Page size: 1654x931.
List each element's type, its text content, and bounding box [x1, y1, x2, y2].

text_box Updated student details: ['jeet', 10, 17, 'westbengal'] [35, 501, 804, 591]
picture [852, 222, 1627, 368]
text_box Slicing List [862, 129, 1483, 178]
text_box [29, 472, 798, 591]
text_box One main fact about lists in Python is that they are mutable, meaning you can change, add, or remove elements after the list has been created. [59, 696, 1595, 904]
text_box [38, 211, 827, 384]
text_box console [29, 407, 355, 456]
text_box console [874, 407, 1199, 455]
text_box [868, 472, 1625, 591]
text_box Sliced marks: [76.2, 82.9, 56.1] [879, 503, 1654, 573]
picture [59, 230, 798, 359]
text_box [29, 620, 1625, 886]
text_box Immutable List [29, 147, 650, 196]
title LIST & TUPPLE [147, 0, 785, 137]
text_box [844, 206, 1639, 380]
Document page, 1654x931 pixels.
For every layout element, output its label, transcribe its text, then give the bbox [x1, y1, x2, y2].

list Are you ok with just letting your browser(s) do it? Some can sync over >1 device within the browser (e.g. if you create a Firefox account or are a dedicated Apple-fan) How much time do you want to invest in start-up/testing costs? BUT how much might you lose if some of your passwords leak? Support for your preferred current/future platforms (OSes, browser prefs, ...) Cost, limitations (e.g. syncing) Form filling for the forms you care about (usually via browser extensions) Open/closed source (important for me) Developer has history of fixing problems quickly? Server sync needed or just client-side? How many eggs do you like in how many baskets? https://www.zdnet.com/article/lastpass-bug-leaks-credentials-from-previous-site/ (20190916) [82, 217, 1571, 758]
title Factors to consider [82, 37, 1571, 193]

+--

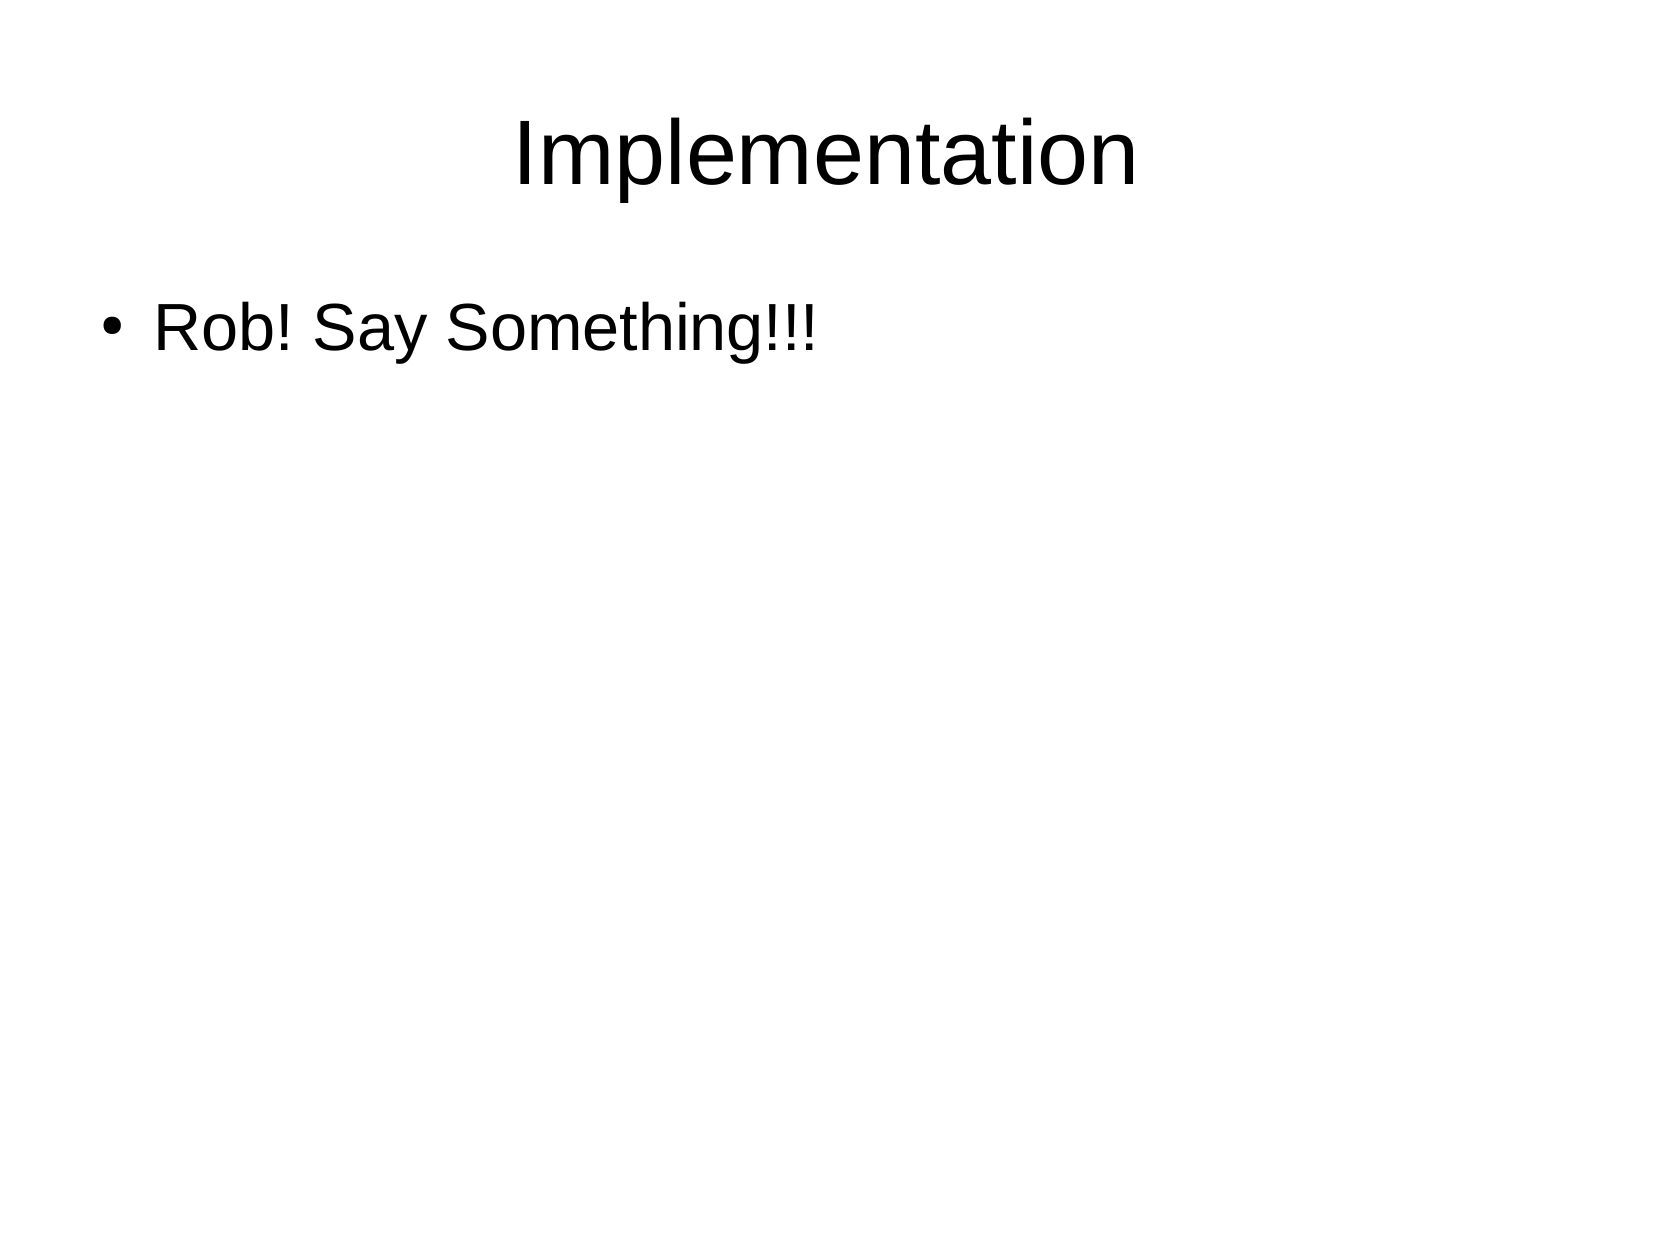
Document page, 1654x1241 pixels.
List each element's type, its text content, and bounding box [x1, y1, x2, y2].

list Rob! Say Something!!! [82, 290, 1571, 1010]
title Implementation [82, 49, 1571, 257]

+--

AIM
Render the lines starting at the one that has "Document page, 1654x1241 pixels." and ending after the one that has "title Implementation [82, 49, 1571, 257]" as a two-column CSV with the headers instruction and output. Give one row per instruction paired with its output, and put each value in a single quoted field with its line breaks turned into spaces.

TASK ANSWER
instruction,output
"Document page, 1654x1241 pixels. List each element's type, its text content, and bounding box [x1, y1, x2, y2].","list Rob! Say Something!!! [82, 290, 1571, 1010] title Implementation [82, 49, 1571, 257]"